As Terrison recovered from the cavity search, he was finally confronted about the theft by a Boardman compliance employee, a disappointed and tearful Jewish mother and a North Korean prison official. When Officer Sae-Un presented the evidence which included a recovered sample of Terrison’s stool that tested positive for cruller, Terrison broke down in tears and confessed. Terrison was released on his own recognizance, whereupon he ran away screaming.

A Boardman spokesman told Boardman, “We take company theft very seriously. Terrison should have known better after what happened to Al Skivvers.”

Skivvers was an accountant at Boardman until his superior, Wei-Bo Chen, discovered he had taken three pencils and half an eraser home. Skivvers now works in a labor camp in western China.

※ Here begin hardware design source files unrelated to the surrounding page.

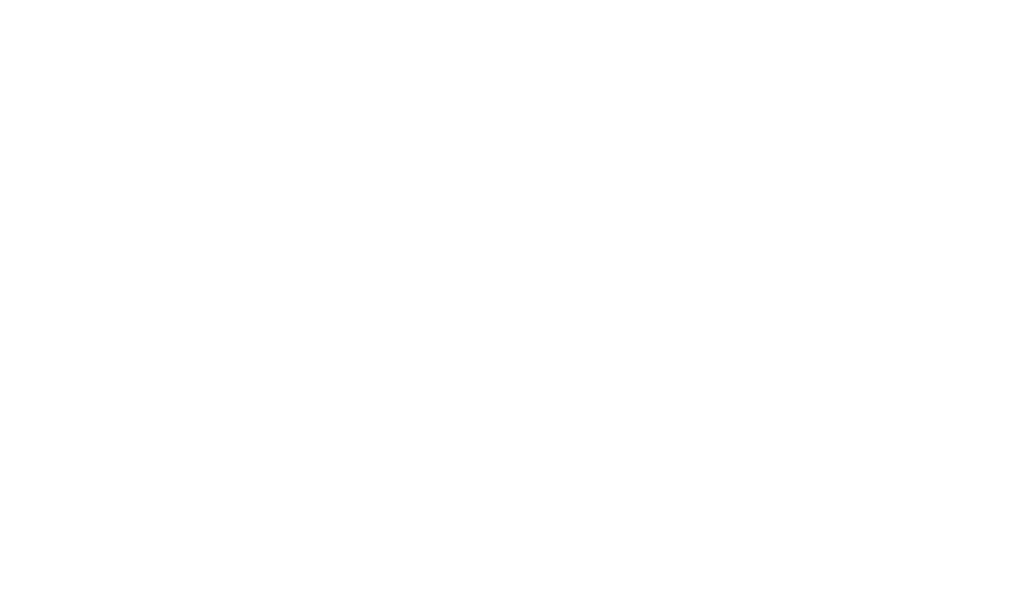
<source format=kicad_pcb>
(kicad_pcb (version 20171130) (host pcbnew "(5.1.2)-2")

  (general
    (thickness 1.6)
    (drawings 10)
    (tracks 0)
    (zones 0)
    (modules 1)
    (nets 1)
  )

  (page A4)
  (title_block
    (date "sam. 04 avril 2015")
  )

  (layers
    (0 F.Cu signal)
    (31 B.Cu signal)
    (32 B.Adhes user)
    (33 F.Adhes user)
    (34 B.Paste user)
    (35 F.Paste user)
    (36 B.SilkS user)
    (37 F.SilkS user)
    (38 B.Mask user)
    (39 F.Mask user)
    (40 Dwgs.User user)
    (41 Cmts.User user)
    (42 Eco1.User user)
    (43 Eco2.User user)
    (44 Edge.Cuts user)
    (45 Margin user)
    (46 B.CrtYd user)
    (47 F.CrtYd user)
    (48 B.Fab user)
    (49 F.Fab user)
  )

  (setup
    (last_trace_width 0.25)
    (trace_clearance 0.2)
    (zone_clearance 0.508)
    (zone_45_only no)
    (trace_min 0.2)
    (via_size 0.6)
    (via_drill 0.4)
    (via_min_size 0.4)
    (via_min_drill 0.3)
    (uvia_size 0.3)
    (uvia_drill 0.1)
    (uvias_allowed no)
    (uvia_min_size 0.2)
    (uvia_min_drill 0.1)
    (edge_width 0.1)
    (segment_width 0.15)
    (pcb_text_width 0.3)
    (pcb_text_size 1.5 1.5)
    (mod_edge_width 0.15)
    (mod_text_size 1 1)
    (mod_text_width 0.15)
    (pad_size 1.5 1.5)
    (pad_drill 0.6)
    (pad_to_mask_clearance 0)
    (aux_axis_origin 150 100)
    (visible_elements 7FFFFFFF)
    (pcbplotparams
      (layerselection 0x00030_80000001)
      (usegerberextensions false)
      (usegerberattributes false)
      (usegerberadvancedattributes false)
      (creategerberjobfile false)
      (excludeedgelayer true)
      (linewidth 0.100000)
      (plotframeref false)
      (viasonmask false)
      (mode 1)
      (useauxorigin false)
      (hpglpennumber 1)
      (hpglpenspeed 20)
      (hpglpendiameter 15.000000)
      (psnegative false)
      (psa4output false)
      (plotreference true)
      (plotvalue true)
      (plotinvisibletext false)
      (padsonsilk false)
      (subtractmaskfromsilk false)
      (outputformat 1)
      (mirror false)
      (drillshape 1)
      (scaleselection 1)
      (outputdirectory ""))
  )

  (net 0 "")

  (net_class Default "This is the default net class."
    (clearance 0.2)
    (trace_width 0.25)
    (via_dia 0.6)
    (via_drill 0.4)
    (uvia_dia 0.3)
    (uvia_drill 0.1)
  )

  (module Custom_libraries:Carcasa locked (layer B.Cu) (tedit 5EA1702C) (tstamp 5E9E5483)
    (at 150 100)
    (fp_text reference REF** (at 0 45) (layer B.SilkS) hide
      (effects (font (size 1 1) (thickness 0.15)) (justify mirror))
    )
    (fp_text value Carcasa (at 0 43) (layer B.Fab)
      (effects (font (size 1 1) (thickness 0.15)) (justify mirror))
    )
    (model ${KIPRJMOD}/modules/packages3d/Carcasa.wrl
      (offset (xyz 0 0 20))
      (scale (xyz 10 10 10))
      (rotate (xyz 0 0 -90))
    )
    (model ${KIPRJMOD}/modules/packages3d/LCD_16x2_I2C.wrl
      (offset (xyz 30.5 -11 12.5))
      (scale (xyz 10 10 10))
      (rotate (xyz 180 0 90))
    )
  )

  (gr_line (start 225 59) (end 225 141) (layer F.CrtYd) (width 0.15))
  (gr_line (start 75 141) (end 75 59) (layer F.CrtYd) (width 0.15) (tstamp 5EA1C646))
  (gr_line (start 75 59) (end 225 59) (layer F.CrtYd) (width 0.15))
  (gr_line (start 225 141) (end 75 141) (layer F.CrtYd) (width 0.15))
  (gr_circle (center 185 71) (end 190 71) (layer F.CrtYd) (width 0.15))
  (gr_circle (center 115 71) (end 120 71) (layer F.CrtYd) (width 0.15) (tstamp 5EA1C71E))
  (gr_circle (center 86 100) (end 91 100) (layer F.CrtYd) (width 0.15) (tstamp 5EA1C71E))
  (gr_circle (center 185 129) (end 190 129) (layer F.CrtYd) (width 0.15) (tstamp 5EA1C71E))
  (gr_circle (center 115 129) (end 120 129) (layer F.CrtYd) (width 0.15) (tstamp 5EA1C71E))
  (gr_circle (center 214 100) (end 219 100) (layer F.CrtYd) (width 0.15) (tstamp 5EA1C71E))

)

</source>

Sean Spicer to be Offered Communications Job with the Mayor?

July 22, 2017

Sean Spicer, White House press secretary, resigned Friday morning following the appointment of Anthony Scaramucci as Director of Communications.

Immediately following his resignation, City Hall officials, on behalf of Mayor Cockayne, reached out to Mr. Spicer to determine if he was interested in a communications job with the mayor’s office. Personnel Director Diane Ferguson told the mayor she was impressed with Mr. Spicer’s ability to explain the president’s various positions, even when he didn’t know what they were.

As an incentive, the administration offered to have a customized maple podium designed with Mr. Spicer’s name engraved. The podium includes an adjustable gooseneck microphone and not one but two cup holders.

Celebrity watchers wonder if Melissa McCarthy is going to be hanging out around town now as a result.

However, should Mr. Spicer accept the position it would lead to the termination of the mayor’s longtime spokesperson, Egor.

Egor is popular with residents but the mayor has grown increasingly frustrated with him because he has no command of the English language, and he speaks in the third person. Speaking from his home under the Anthony V. Savino Bridge on Route 72, Egor commented about the matter, “Egor not happy, Egor mad. You not like Egor when Egor mad!”

Members of the usual press contingent in Bristol expressed nervousness. Said an anxious Mike Chaiken of the Bristol Observer, “I heard the last reporter that argued with Spicer ended up cowering under a chair after a particularly harrowing barrage of Mother Superior-style repartee.”

The press pool is also concerned over rumors that Spicer will ban the use of cameras, mikes and even sign language at press conferences. “Does this mean we have to go back to using pen and paper?” Lorenzo Burgio of the Bristol Press plaintively asked. “Writing? I – I don’t remember how to do that.”